The tools government is using - sophisticated algorithmic logic and more recently, specialised AIs and machine learning -  have been part of the private sector’s toolkit for a while, helping keep us buying more goods or (in YouTube’s case) keeping us glued to our iPad screen as the software works out what makes us tick and what will keep us engaged. As governments’ digital transformation agendas continue to tick along, these same tools are now being put to use by the public sector for pro-social motives.  

Controlling the bad stuff 

YouTube, as far as we know, relies on a handful of methods to identify and de-monetise or remove “bad” videos. These include: 

  • Algorithms, which pick up and flag many but not all violations 

  • User reporting of bad content – and for Elsagate, this means that by the time an adult sees and chooses to report a video, it has probably been watched by dozens to tens-of-thousands of young children 

  • A human workforce addressing violations, reportedly numbering around 10,000 humans 

So why was I able to open YouTube and, in two reasonably benign searches over 60 seconds, find a channel with horrific pre-school-targeted animations with thousands of views on some of the worst videos (“story for kids”)?

The answer is that these measures are a finger in the dyke of a problem woven into the foundations of its business model. YouTube has created a platform that priortises getting as much content up as quickly as possible. It has used automated moderation as a primary treatment of the problem of flagging bad videos. And this recipe made Elsagate a catastrophic ethical failure that just doesn't have a good solution without unpicking those foundations.

Imperfect solutions to a terrible problem

After the mass-shooting in Las Vegas early in 2018, Youtube’s trending tab featured a hateful video accusing one of the survivors of being a “crisis actor”, and the shooting itself as “fake news”. The algorithm that should have flagged it as a hateful violation of its terms of use missed the video.  

After it was taken down, YouTube argued that it was impossible to have humans policing its Trending pages in every country because of the sheer volume of videos that cycle through every hour. 

Peppa Pig and her friends
Peppa Pig is a popular children's television program based on the adventures of a loveable, pig called Peppa. Its five-minute cartoon episodes are shown in over 170 countries.

In a subsequent interview with CNBC, Christo Wilson, an assistant professor from Northeastern University, called this an “absurd" excuse. “YouTube implemented the Trending algorithm," said Wilson, "and if it is updating too fast to moderate, then the solution is to simply slow it down. This is a technical change that is well within YouTube's control." 

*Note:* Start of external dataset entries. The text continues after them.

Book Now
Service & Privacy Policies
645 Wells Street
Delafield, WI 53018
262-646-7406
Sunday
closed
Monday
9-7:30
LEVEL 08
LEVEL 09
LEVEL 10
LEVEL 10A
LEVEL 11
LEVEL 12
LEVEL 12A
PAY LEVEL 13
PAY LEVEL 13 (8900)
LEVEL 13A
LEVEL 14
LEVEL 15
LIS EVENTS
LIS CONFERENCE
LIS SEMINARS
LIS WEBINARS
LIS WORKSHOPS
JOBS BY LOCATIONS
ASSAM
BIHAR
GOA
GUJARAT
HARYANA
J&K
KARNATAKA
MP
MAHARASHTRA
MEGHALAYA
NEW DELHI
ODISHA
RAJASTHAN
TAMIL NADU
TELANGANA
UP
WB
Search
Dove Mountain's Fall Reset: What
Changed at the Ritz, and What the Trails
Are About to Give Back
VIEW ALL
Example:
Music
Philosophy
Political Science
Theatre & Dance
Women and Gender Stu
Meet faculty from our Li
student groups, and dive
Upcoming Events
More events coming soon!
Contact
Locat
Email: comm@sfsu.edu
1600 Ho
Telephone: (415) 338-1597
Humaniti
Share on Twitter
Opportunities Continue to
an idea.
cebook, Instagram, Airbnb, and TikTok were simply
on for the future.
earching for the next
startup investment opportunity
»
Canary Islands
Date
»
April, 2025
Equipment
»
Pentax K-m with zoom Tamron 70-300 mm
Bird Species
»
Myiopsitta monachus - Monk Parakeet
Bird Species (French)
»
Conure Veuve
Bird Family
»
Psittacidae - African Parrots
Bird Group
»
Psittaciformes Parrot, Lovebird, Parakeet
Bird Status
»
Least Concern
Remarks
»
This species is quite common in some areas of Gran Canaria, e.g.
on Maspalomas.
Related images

Wilson followed this with a point that I think cuts to the heart of the issue: "If Trending videos were currently being picked by a team of people, those people would be getting fired after today," she said. "Why do we expect less from an algorithm?" 

Why indeed? 

Before it roars: the social licence perspective  

As governments move into the digital age, algorithms are going to become a part of how they do business. What we consider to be “future tech” now will be commonplace in 5 – 10 years.  

Now is the right time to engage, not with the technical challenge of sophisticated algorithmic/AI decision-making and predictive analytics, but rather with the ethical framework that they will service.  

It’s time to begin asking how it aligns to public service values. 

How much harm will society accept from AIs and algorithms in exchange for the public benefit of their use? What social licence can governments expect to retain if an ethical failure is unintentionally woven into the foundations of digital regulation or digital service provision? 

It’s hard to say, but more than a few countries are going through tumultuous experiences already which are shaking social license and trust, despite genuinely good intentions by the public sector. This is a problem that is slowly, ponderously, waking up. The time to deal with it is before it roars.